* Selected extract
>> Begin

Thursday, February 22, 2007

New Poetry Response (Computation)

Ingrid Hernandez
February 22, 2007
The Computation by John Dome
Personal Response

S: A man
O: Losing the love of his life
A: The woman he loves
P: To show that he has not forgotten her, and cannot live without her.
S: His long lost love
Tone: Melancholic

In this poem the speaker talks about his life without his loved one. He suggests that without her his life has become long and burdensome; it is as if he was living, but was dead inside. It is interesting to note that in the first eight lines the author does not, technically, end the sentence, but lets it run on and on by using commas and semi-colons. This seems to directly parallel to the stretched burdensome life he describes after losing his loved one. His tears drowned him for one hundred years, for forty he has lived without of memories, and for a thousand he did not think nor do anything. But it is not that he is literally living forever, simply that ever since she’s been gone, his life seems so worthless that his days have become long and lonesome. In the last two lines the author really hits home his message when the speaker says, “Yet call not this long life; but think that I Am, by being dead, immortal; can ghost die?” Here the speaker wonders how he can possibly die when internally he is but a ghost. Also, the final sentence is shorter and comes to end with a question mark, just as his soul has been deteriorating with the excruciating pain her absence brought to him. Whether is losing a partner, a friend, a parent, the pain and the emptiness they leave in the lives of those who loved them cannot never cured. You remember them, you hear their voices, you see them in your thoughts, and you too start to die inside because they are no longer here. Your desperation is such that the thought of living without that one whom you loved and lived for is simply unbearable. Though I cannot say that I have lost anyone or anything that would have killed me internally, it is what I fear the most. I cannot imagine ever living without my parents, my sisters, my friends for then my life too would seem to go on for thousands of years even when my soul has died.

Thursday, February 15, 2007

Journal #3 (2nd poem)

>> End

* Extracted entries
>> Begin

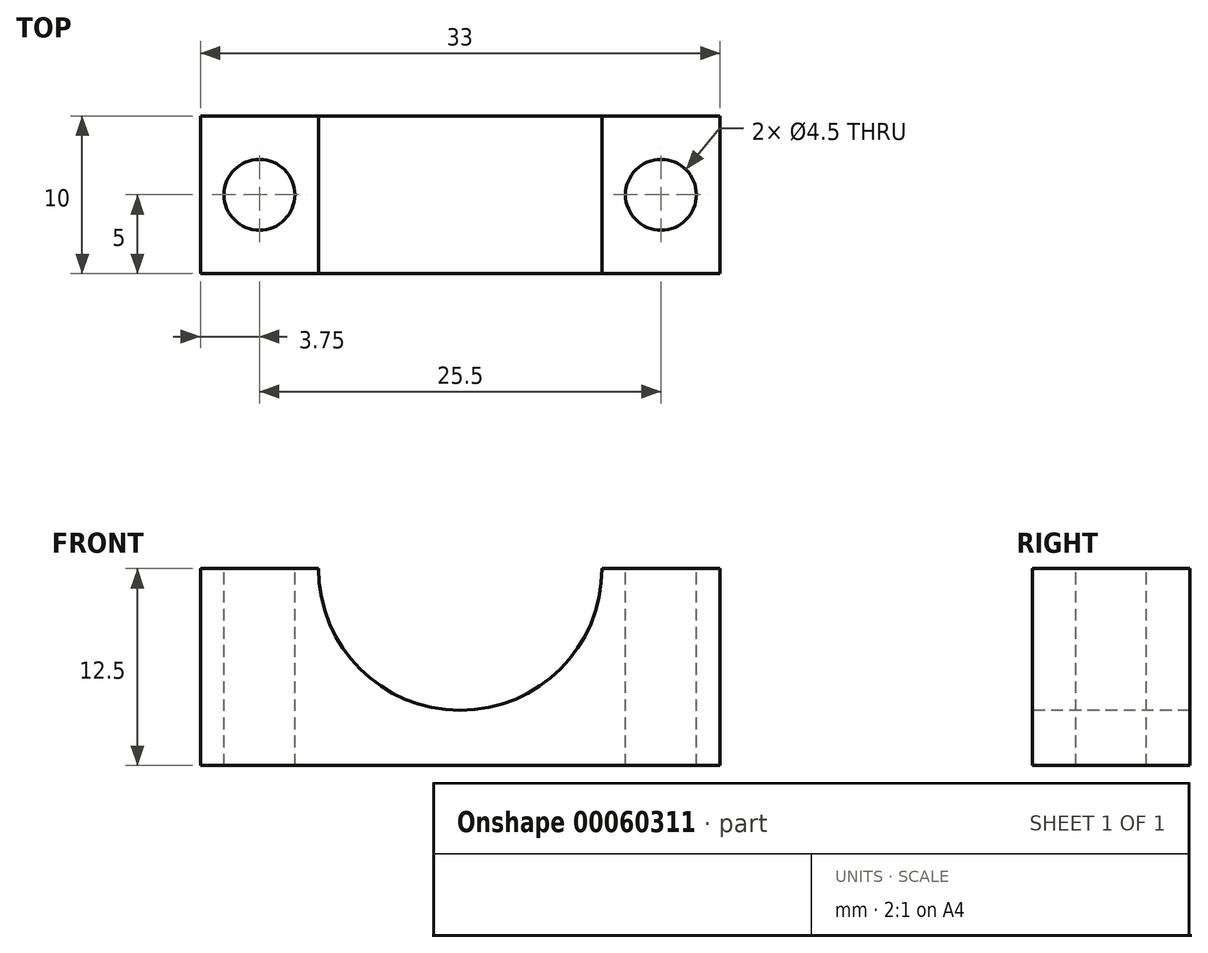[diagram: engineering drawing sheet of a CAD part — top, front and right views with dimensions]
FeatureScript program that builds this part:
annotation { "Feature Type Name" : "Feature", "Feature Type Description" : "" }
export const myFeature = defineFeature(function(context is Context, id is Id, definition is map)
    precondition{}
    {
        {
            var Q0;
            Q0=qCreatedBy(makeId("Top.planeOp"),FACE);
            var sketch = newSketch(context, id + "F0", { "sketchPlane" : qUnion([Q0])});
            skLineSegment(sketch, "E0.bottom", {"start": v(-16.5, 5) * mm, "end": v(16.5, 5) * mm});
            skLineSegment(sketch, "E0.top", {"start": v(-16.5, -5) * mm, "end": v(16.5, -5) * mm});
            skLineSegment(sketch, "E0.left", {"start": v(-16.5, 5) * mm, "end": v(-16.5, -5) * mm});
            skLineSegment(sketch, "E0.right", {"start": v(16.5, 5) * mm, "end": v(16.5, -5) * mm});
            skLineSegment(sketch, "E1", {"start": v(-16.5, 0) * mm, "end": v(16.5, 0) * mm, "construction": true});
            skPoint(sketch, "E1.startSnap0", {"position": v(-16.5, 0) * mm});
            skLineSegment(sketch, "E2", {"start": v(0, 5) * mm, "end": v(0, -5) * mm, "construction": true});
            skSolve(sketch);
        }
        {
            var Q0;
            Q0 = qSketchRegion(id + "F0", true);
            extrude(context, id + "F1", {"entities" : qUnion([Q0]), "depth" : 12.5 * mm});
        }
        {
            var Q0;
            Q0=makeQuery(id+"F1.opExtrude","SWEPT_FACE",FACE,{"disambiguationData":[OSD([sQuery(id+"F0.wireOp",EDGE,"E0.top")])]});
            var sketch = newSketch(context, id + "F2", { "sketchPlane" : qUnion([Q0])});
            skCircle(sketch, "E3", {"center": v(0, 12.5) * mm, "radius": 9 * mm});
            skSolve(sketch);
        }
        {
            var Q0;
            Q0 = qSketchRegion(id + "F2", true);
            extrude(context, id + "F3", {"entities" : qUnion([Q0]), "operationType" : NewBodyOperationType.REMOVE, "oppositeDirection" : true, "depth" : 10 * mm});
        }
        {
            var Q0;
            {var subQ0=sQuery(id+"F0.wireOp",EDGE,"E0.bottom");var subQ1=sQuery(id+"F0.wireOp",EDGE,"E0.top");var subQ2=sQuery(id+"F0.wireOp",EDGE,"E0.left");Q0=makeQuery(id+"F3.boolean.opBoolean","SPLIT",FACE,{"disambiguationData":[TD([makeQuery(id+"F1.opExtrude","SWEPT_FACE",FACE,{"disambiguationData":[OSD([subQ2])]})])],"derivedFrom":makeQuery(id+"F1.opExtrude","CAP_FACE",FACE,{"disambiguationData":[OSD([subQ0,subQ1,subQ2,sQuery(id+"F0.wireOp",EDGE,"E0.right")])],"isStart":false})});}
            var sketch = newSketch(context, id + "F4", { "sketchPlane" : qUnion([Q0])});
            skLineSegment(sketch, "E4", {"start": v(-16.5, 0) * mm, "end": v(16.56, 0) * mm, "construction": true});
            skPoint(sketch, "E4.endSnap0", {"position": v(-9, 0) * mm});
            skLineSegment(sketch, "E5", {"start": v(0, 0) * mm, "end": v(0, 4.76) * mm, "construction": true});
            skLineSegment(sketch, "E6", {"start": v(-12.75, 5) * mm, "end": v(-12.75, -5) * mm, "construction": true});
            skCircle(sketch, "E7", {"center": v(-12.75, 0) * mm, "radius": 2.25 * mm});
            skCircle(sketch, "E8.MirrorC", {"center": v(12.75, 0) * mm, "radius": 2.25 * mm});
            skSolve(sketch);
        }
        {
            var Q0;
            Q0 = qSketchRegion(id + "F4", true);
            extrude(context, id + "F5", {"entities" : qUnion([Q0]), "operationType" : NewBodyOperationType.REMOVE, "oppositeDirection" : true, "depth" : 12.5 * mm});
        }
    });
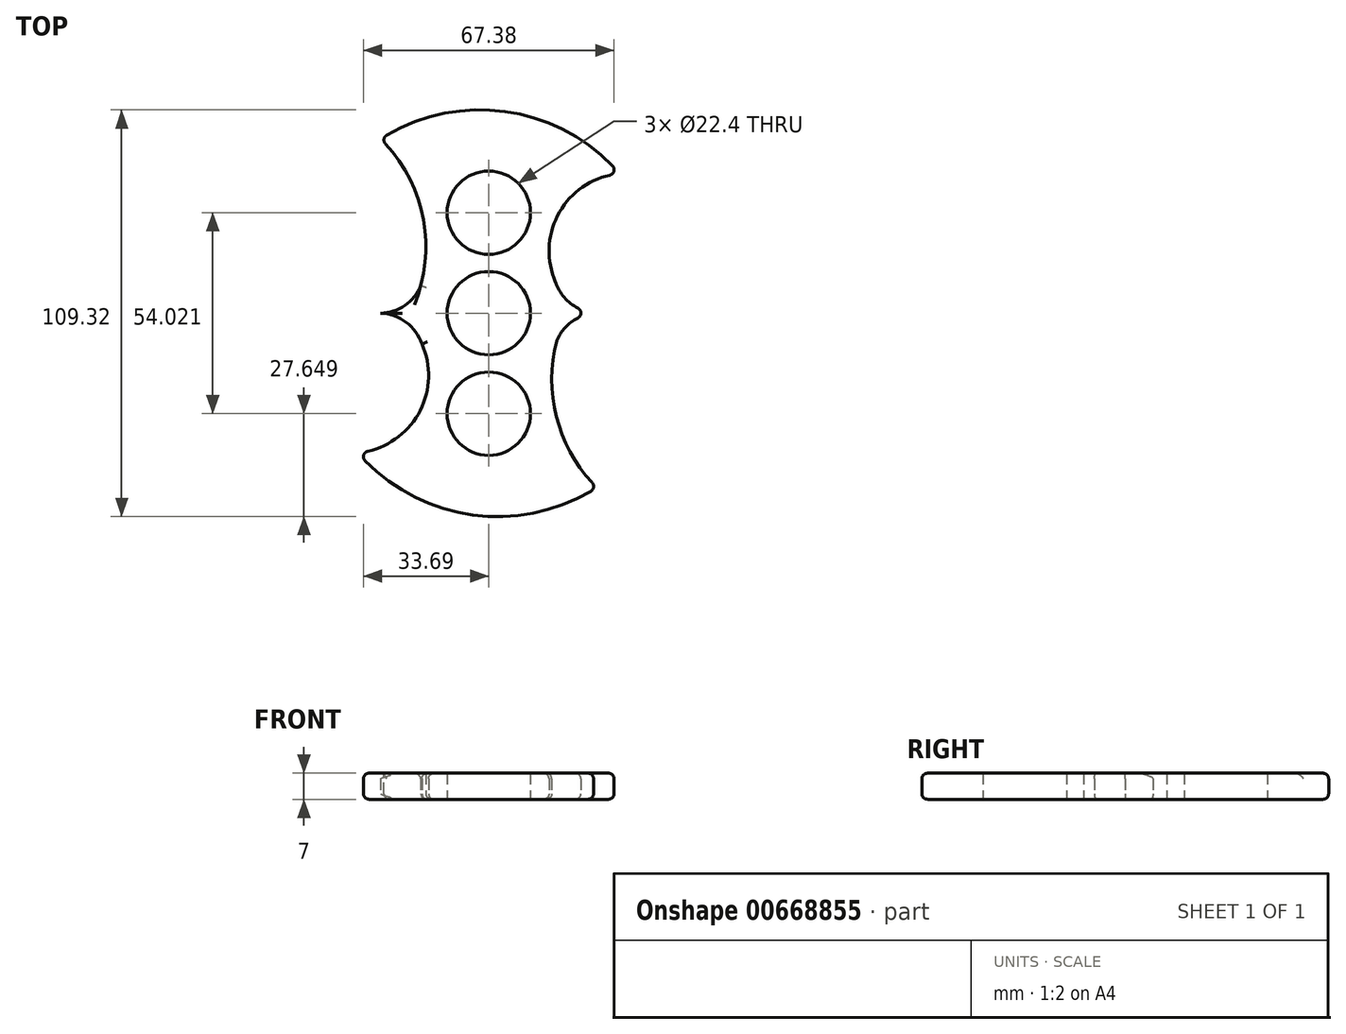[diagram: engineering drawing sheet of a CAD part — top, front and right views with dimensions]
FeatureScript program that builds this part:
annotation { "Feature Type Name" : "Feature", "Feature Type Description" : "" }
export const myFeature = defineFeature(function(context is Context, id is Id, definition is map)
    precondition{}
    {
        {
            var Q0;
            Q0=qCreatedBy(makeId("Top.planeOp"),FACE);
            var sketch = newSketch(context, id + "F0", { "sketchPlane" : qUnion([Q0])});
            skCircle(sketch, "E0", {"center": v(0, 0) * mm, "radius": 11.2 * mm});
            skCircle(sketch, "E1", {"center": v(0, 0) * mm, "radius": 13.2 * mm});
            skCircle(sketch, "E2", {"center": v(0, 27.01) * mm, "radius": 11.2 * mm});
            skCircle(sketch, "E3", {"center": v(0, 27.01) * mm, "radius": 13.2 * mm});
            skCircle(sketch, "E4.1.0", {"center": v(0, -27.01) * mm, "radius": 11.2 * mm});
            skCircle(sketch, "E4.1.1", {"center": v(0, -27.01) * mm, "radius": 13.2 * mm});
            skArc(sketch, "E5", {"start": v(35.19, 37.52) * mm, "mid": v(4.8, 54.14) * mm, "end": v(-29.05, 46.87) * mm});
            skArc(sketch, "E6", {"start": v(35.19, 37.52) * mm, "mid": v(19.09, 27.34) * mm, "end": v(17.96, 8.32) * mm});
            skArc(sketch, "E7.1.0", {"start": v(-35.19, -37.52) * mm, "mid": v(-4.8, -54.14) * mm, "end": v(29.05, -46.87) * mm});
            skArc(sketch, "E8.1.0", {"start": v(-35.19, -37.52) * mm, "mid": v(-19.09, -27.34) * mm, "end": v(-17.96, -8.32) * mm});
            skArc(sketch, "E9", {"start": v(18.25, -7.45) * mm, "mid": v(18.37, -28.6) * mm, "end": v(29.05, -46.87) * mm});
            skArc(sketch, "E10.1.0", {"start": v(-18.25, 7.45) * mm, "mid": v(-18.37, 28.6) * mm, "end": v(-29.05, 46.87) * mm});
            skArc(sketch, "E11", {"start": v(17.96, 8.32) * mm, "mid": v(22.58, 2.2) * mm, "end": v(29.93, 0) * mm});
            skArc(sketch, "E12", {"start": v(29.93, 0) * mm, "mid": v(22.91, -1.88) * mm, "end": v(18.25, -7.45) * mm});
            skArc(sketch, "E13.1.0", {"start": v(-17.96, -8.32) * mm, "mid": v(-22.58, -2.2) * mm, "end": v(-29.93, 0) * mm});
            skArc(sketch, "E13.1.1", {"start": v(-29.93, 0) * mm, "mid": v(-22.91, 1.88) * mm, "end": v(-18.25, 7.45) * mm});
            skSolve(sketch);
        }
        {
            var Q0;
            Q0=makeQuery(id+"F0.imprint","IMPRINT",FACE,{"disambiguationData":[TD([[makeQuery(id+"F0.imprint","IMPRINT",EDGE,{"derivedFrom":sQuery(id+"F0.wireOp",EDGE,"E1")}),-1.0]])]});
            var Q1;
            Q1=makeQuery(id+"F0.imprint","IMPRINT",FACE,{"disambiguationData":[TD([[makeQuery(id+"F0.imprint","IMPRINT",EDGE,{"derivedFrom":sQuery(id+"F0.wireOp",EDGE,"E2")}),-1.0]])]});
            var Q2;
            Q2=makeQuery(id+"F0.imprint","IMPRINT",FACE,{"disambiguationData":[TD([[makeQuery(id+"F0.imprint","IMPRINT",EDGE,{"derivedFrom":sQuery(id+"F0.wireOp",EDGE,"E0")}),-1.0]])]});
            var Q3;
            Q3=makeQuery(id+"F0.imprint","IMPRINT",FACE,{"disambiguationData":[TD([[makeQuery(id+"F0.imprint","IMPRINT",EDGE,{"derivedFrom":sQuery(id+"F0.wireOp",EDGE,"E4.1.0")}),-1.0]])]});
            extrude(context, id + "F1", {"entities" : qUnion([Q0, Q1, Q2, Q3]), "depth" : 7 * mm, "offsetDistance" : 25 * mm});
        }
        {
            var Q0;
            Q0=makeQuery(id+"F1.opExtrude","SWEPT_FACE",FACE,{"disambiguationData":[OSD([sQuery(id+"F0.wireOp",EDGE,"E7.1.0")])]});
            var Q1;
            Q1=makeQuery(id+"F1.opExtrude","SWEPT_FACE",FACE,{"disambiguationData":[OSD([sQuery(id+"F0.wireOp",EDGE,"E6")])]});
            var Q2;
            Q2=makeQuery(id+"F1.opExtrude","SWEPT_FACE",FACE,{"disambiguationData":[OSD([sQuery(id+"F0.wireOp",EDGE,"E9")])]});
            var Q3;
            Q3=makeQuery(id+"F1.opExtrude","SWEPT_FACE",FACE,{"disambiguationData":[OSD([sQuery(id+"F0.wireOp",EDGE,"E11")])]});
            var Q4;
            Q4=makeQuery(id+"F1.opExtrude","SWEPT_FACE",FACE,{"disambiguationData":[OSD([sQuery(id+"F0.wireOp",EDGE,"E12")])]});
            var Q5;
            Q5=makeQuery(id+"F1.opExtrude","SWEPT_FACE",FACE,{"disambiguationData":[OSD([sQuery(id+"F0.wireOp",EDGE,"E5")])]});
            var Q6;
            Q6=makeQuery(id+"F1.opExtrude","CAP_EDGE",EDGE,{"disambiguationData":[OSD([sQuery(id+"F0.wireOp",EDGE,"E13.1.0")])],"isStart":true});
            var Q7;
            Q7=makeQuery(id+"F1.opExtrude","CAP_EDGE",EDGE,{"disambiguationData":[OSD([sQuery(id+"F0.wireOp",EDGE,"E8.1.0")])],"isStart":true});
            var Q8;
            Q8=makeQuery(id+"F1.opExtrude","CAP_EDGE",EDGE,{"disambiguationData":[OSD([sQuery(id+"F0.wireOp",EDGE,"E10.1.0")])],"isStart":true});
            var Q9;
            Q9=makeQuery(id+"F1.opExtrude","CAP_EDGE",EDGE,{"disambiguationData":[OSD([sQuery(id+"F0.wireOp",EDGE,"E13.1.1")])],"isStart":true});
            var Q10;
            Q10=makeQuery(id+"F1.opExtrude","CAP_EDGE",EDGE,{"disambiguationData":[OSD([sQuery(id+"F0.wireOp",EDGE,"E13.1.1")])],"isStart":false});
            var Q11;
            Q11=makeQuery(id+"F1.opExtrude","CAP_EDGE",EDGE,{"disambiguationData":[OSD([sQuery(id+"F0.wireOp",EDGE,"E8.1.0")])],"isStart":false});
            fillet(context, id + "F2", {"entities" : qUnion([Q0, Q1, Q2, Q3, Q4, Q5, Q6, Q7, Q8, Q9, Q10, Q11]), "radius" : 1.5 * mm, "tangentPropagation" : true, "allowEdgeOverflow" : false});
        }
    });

>> End

* Work instructions
**a)** Reproduce the records from their first line through the line containing "v(0, 12.5) *", with both ends included, and leave the pictures out.
**b)** Continue the poetry journal from the point where it stops.

* Results for the exercise
**a)**
[diagram: engineering drawing sheet of a CAD part — top, front and right views with dimensions]
FeatureScript program that builds this part:
annotation { "Feature Type Name" : "Feature", "Feature Type Description" : "" }
export const myFeature = defineFeature(function(context is Context, id is Id, definition is map)
    precondition{}
    {
        {
            var Q0;
            Q0=qCreatedBy(makeId("Top.planeOp"),FACE);
            var sketch = newSketch(context, id + "F0", { "sketchPlane" : qUnion([Q0])});
            skLineSegment(sketch, "E0.bottom", {"start": v(-16.5, 5) * mm, "end": v(16.5, 5) * mm});
            skLineSegment(sketch, "E0.top", {"start": v(-16.5, -5) * mm, "end": v(16.5, -5) * mm});
            skLineSegment(sketch, "E0.left", {"start": v(-16.5, 5) * mm, "end": v(-16.5, -5) * mm});
            skLineSegment(sketch, "E0.right", {"start": v(16.5, 5) * mm, "end": v(16.5, -5) * mm});
            skLineSegment(sketch, "E1", {"start": v(-16.5, 0) * mm, "end": v(16.5, 0) * mm, "construction": true});
            skPoint(sketch, "E1.startSnap0", {"position": v(-16.5, 0) * mm});
            skLineSegment(sketch, "E2", {"start": v(0, 5) * mm, "end": v(0, -5) * mm, "construction": true});
            skSolve(sketch);
        }
        {
            var Q0;
            Q0 = qSketchRegion(id + "F0", true);
            extrude(context, id + "F1", {"entities" : qUnion([Q0]), "depth" : 12.5 * mm});
        }
        {
            var Q0;
            Q0=makeQuery(id+"F1.opExtrude","SWEPT_FACE",FACE,{"disambiguationData":[OSD([sQuery(id+"F0.wireOp",EDGE,"E0.top")])]});
            var sketch = newSketch(context, id + "F2", { "sketchPlane" : qUnion([Q0])});
            skCircle(sketch, "E3", {"center": v(0, 12.5) * mm, "radius": 9 * mm});

**b)**
“I carry your heart with me (I carry it in my heart)” by E.E Cummings
Personal Response

S: a man in love
O: declaring his love to the woman of his life
A: the woman he loves
P: To show her how much she truly means to him
S: his love
Tone: romantic

In this poem the speaker talks of the love he feels for a woman and how it has become like a part of him; in everything he does, in everything he feels she is always present. Yet her presence is not haunting, for she is who brightens his life. This poem is very unusual in that it utilizes parenthesis all throughout. As I was reading, I noticed that the parenthesis where like symbols that encompassed what it meant for the speaker to carry her heart in his. For instance, in the second stanza he talks about fearing no faith, but in parenthesis he says that it is because she is his faith. He also says that he wants no world, but in parenthesis he says that it is because she is his world. The great love he feels for her has embedded her deeply in his heart, just as the parenthesis symbolically enclose the words that tell what she means to him. This poem is truly one of my favorites. The way in which the speaker describes the love for her is very unique yet very powerful. He describes his love as something that “grows higher than soul can hope or mind can hide”. It is as though the love they feel for each other has made them one single soul; one breathes for the other and what love is truer than that! Love is such a complex feeling that not a lot of people can explain. But the way the speaker describes it in this poem, enclosing words like treasures that are kept only between the reader and speaker, resonates to what all of us have felt for another at some point in time. I too sometimes feel like I carry other people’s heart in my heart, for they too become my everything.

poetry journal #3 (first poem)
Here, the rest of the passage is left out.